START Information provided
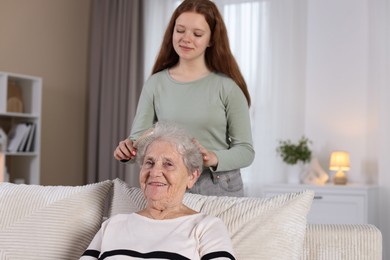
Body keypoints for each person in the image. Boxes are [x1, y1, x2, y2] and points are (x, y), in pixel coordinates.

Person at [113, 0, 254, 197]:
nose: (186, 39)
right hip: (169, 182)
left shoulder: (228, 88)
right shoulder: (156, 83)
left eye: (197, 34)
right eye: (180, 31)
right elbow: (139, 140)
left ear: (211, 40)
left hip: (217, 185)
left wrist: (213, 157)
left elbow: (246, 151)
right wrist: (127, 150)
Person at [81, 122, 236, 260]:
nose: (154, 172)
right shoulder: (113, 225)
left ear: (192, 176)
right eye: (149, 162)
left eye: (168, 164)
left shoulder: (205, 227)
END Information provided
## Your instructions
Return only the count of lines in the records that hold the word "right".

## Exercise answer
7